AVAILABLE DATA Block Start

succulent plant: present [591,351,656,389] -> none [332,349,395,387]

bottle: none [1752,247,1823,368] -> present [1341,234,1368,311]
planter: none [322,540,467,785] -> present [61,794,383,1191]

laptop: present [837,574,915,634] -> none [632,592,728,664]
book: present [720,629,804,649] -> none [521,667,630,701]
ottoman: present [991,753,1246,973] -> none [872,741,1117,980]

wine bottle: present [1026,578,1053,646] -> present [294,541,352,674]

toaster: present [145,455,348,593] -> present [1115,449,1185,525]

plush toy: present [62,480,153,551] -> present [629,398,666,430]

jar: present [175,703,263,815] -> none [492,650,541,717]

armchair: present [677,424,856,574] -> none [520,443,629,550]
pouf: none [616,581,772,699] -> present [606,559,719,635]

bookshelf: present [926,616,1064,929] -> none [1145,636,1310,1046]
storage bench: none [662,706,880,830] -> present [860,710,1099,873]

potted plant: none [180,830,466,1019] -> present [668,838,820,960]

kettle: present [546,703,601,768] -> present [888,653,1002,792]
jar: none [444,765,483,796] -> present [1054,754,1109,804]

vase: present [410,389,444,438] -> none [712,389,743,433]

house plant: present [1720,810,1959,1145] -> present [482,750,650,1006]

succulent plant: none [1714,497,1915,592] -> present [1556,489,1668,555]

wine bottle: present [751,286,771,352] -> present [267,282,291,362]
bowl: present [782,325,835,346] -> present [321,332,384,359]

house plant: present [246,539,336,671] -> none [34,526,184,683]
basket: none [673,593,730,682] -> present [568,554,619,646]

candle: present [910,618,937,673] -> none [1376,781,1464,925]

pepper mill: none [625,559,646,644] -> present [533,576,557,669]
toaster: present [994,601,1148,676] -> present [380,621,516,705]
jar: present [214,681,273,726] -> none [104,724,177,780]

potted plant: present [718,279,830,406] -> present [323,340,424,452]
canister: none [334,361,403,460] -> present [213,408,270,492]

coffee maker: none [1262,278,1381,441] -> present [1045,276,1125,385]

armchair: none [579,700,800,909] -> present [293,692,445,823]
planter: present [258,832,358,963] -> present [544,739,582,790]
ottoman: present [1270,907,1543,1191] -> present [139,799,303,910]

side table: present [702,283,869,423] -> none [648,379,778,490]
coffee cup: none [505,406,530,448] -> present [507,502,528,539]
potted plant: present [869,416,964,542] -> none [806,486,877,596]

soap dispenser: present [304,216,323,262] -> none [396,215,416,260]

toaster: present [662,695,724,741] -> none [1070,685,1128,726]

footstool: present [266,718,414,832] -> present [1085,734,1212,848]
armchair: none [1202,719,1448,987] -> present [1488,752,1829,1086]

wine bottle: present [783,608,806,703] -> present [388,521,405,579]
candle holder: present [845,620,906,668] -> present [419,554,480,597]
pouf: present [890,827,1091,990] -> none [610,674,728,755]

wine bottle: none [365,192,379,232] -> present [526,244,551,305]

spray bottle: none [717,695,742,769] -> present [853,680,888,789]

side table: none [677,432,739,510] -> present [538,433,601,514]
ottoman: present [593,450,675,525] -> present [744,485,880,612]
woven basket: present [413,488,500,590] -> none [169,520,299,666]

AVAILABLE DATA Block End

PROMPT: Word for word, transcribe each record.

YOUR SOLUTION:
succulent plant: present [591,351,656,389] -> none [332,349,395,387]

bottle: none [1752,247,1823,368] -> present [1341,234,1368,311]
planter: none [322,540,467,785] -> present [61,794,383,1191]

laptop: present [837,574,915,634] -> none [632,592,728,664]
book: present [720,629,804,649] -> none [521,667,630,701]
ottoman: present [991,753,1246,973] -> none [872,741,1117,980]

wine bottle: present [1026,578,1053,646] -> present [294,541,352,674]

toaster: present [145,455,348,593] -> present [1115,449,1185,525]

plush toy: present [62,480,153,551] -> present [629,398,666,430]

jar: present [175,703,263,815] -> none [492,650,541,717]

armchair: present [677,424,856,574] -> none [520,443,629,550]
pouf: none [616,581,772,699] -> present [606,559,719,635]

bookshelf: present [926,616,1064,929] -> none [1145,636,1310,1046]
storage bench: none [662,706,880,830] -> present [860,710,1099,873]

potted plant: none [180,830,466,1019] -> present [668,838,820,960]

kettle: present [546,703,601,768] -> present [888,653,1002,792]
jar: none [444,765,483,796] -> present [1054,754,1109,804]

vase: present [410,389,444,438] -> none [712,389,743,433]

house plant: present [1720,810,1959,1145] -> present [482,750,650,1006]

succulent plant: none [1714,497,1915,592] -> present [1556,489,1668,555]

wine bottle: present [751,286,771,352] -> present [267,282,291,362]
bowl: present [782,325,835,346] -> present [321,332,384,359]

house plant: present [246,539,336,671] -> none [34,526,184,683]
basket: none [673,593,730,682] -> present [568,554,619,646]

candle: present [910,618,937,673] -> none [1376,781,1464,925]

pepper mill: none [625,559,646,644] -> present [533,576,557,669]
toaster: present [994,601,1148,676] -> present [380,621,516,705]
jar: present [214,681,273,726] -> none [104,724,177,780]

potted plant: present [718,279,830,406] -> present [323,340,424,452]
canister: none [334,361,403,460] -> present [213,408,270,492]

coffee maker: none [1262,278,1381,441] -> present [1045,276,1125,385]

armchair: none [579,700,800,909] -> present [293,692,445,823]
planter: present [258,832,358,963] -> present [544,739,582,790]
ottoman: present [1270,907,1543,1191] -> present [139,799,303,910]

side table: present [702,283,869,423] -> none [648,379,778,490]
coffee cup: none [505,406,530,448] -> present [507,502,528,539]
potted plant: present [869,416,964,542] -> none [806,486,877,596]

soap dispenser: present [304,216,323,262] -> none [396,215,416,260]

toaster: present [662,695,724,741] -> none [1070,685,1128,726]

footstool: present [266,718,414,832] -> present [1085,734,1212,848]
armchair: none [1202,719,1448,987] -> present [1488,752,1829,1086]

wine bottle: present [783,608,806,703] -> present [388,521,405,579]
candle holder: present [845,620,906,668] -> present [419,554,480,597]
pouf: present [890,827,1091,990] -> none [610,674,728,755]

wine bottle: none [365,192,379,232] -> present [526,244,551,305]

spray bottle: none [717,695,742,769] -> present [853,680,888,789]

side table: none [677,432,739,510] -> present [538,433,601,514]
ottoman: present [593,450,675,525] -> present [744,485,880,612]
woven basket: present [413,488,500,590] -> none [169,520,299,666]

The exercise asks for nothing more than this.